Dr Mulder pointed out that Regulation 9 had been framed exactly as the previous Regulations. In the current system, parties knew how much they were going to get at the beginning of the year as a fixed amount was appropriated for the purpose. Regulation 9 spoke of spending of 50% of the funds within the year. One was able to budget according to the amount one would have for the year as parties had only received appropriated funding. However, with the Multi-Democracy Party Funding, one could not budget in advance as it was only awarded quarterly and donations would be made at random. If a huge amount was donated in the last quarter, parties would have to go on a spending spree. That point, therefore, could not apply to both funds. The percentage of spending could be changed or the two funds should be regulated separately,
Mr Singh agreed that it would lead to fiscal dumping. Parties could not afford to waste money. The Committee needed to consider a provision for a roll-over and then the question would be who would approve the roll-over. Parties needed to budget for large expenditure items such as elections.

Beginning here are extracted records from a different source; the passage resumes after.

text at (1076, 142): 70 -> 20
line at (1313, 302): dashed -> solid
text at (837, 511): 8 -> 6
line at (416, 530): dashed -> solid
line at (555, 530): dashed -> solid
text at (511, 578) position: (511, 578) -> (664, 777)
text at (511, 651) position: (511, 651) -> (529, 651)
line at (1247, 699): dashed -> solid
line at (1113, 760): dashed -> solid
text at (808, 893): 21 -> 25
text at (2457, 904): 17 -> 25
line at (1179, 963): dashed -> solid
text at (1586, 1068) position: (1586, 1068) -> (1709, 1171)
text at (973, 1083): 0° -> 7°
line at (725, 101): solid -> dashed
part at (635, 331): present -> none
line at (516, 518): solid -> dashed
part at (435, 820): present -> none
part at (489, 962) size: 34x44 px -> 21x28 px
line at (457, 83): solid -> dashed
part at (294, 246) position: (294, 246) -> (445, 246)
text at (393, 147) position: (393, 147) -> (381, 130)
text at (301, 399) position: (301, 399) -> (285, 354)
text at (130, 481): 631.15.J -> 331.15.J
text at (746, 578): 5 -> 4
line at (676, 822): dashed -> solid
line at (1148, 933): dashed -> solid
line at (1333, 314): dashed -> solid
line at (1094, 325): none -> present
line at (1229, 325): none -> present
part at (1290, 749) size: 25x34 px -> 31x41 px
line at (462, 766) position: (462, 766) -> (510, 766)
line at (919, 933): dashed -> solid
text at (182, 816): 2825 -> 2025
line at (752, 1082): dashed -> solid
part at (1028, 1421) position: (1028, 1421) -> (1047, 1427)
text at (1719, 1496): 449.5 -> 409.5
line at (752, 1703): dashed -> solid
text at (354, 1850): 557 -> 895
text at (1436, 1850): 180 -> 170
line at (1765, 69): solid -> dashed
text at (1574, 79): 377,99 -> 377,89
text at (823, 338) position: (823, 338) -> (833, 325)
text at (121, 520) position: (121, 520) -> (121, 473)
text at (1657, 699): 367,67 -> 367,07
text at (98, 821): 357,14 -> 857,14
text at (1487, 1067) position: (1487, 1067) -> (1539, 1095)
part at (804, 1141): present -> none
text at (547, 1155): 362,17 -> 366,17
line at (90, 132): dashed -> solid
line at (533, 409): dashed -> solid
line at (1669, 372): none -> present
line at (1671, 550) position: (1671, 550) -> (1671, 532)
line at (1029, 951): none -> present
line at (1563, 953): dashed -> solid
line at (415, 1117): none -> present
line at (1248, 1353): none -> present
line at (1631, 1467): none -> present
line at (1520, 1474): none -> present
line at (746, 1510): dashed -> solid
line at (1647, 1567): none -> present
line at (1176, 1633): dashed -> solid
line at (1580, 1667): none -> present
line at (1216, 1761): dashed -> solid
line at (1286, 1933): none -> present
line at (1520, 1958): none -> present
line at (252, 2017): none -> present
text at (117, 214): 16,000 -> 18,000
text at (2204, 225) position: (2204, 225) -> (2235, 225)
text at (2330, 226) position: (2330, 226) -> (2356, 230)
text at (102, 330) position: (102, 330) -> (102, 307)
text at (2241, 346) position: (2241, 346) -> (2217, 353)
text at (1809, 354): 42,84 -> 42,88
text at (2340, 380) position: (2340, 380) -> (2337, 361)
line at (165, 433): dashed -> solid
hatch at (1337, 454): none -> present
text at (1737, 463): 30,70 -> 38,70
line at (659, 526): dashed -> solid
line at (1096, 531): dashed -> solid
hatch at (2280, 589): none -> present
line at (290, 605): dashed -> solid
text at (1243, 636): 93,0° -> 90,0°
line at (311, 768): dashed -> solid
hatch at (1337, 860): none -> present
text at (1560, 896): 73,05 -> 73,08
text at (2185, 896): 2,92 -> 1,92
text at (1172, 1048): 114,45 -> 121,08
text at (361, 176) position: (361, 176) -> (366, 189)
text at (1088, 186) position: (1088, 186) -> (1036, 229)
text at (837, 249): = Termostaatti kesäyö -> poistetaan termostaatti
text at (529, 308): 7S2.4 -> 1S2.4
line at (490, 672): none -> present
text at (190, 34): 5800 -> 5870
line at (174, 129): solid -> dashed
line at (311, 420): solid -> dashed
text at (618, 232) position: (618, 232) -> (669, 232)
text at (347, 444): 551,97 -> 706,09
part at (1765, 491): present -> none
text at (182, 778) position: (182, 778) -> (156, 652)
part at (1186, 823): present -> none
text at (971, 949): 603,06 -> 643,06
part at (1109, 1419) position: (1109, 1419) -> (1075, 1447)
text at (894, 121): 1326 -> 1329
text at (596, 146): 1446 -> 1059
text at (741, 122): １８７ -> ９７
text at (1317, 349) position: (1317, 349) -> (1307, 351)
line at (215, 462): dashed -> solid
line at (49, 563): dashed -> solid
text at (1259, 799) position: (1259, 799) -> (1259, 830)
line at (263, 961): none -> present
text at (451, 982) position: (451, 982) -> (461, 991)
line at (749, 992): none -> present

Mr Mdakane stated that the Regulation should not encourage fiscal dumping. Parties had to be responsible in spending the money. It had to be amended so that it did not force fiscal dumping. The Committee needed to regulate for a roll-over. The legal team could work it out.
Mr Gumede noted that in Home Affairs there had been an item called modernization, which was a multi-year project, but National Treasury was taking the funds back as they had not been spent. He suggested that the wording should suggest a multi-year plan.
The Chairperson noted that the Committee agreed in principle that parties should not be forced to spend funding in a particular year. The 50% was unrealistic.
Mr Godi would find it strange if a party did not spend at least 50% of the money. The 50% that related to the parliamentary fund was reasonable and should be spent. The Multi-Party Democracy Funding was different and the IEC could put a level of flexibility in their regulations in the case of a late, and large, donation.
Mr Selfe said that parties worked in cycles according to elections. The effect of the legislation would be that they would not be able to raise as much funding as previously but parties needed to save funds for election years and so flexibility was needed. The point needed to be looked at closely as it referred to a previous dispensation. There needed to be flexibility.
Mr Gumede said that another scenario would be where a small party planned to expand with new offices in the following year and so needed to build up their funds. That had to be accommodated in the law.
The Chairperson suggested that it may be sufficient for parties to explain why money had not been spent. Everything was being regulated so did they need to regulate how much had to be spent.
Dr Mulder agreed as there would then be no need for regulations.
Mr Mdakane said that the parties should account for the money that they had received but how they had spent it was the party’s business. The intention was not to punish parties. Parties had to be able to work, as long as they accounted for their funds.
Mr Prince noted that the problem was not Regulation 9, but rather Clause 14(2) in the Bill which stated that parties had to spend 50% of their money. That clause informed Regulation 9.
The Chairperson stated that the Legal Advisor would have to go back to the Bill and work on removing that clause which was outdated, but it had to be removed completely from the Regulations.
It was agreed that it would remain as it stood.
The Chairperson indicated that he would prepare an Excel spreadsheet which would allow Members to model the formulae and to work out actual figures. It would be ready the following Tuesday and the task team of one Member per party could try to reach consensus on a proposal for a formula. He requested that Members discuss the threshold and upper limit with their parties so that the figures could be made public in order for the Committee to get feedback.
Oral submissions would take place in the Old Assembly Chamber starting on Tuesday 7 November at 9:00. Members would hold a Committee meeting before lunch.
The minutes of 14 September and 24 October 2017 were adopted.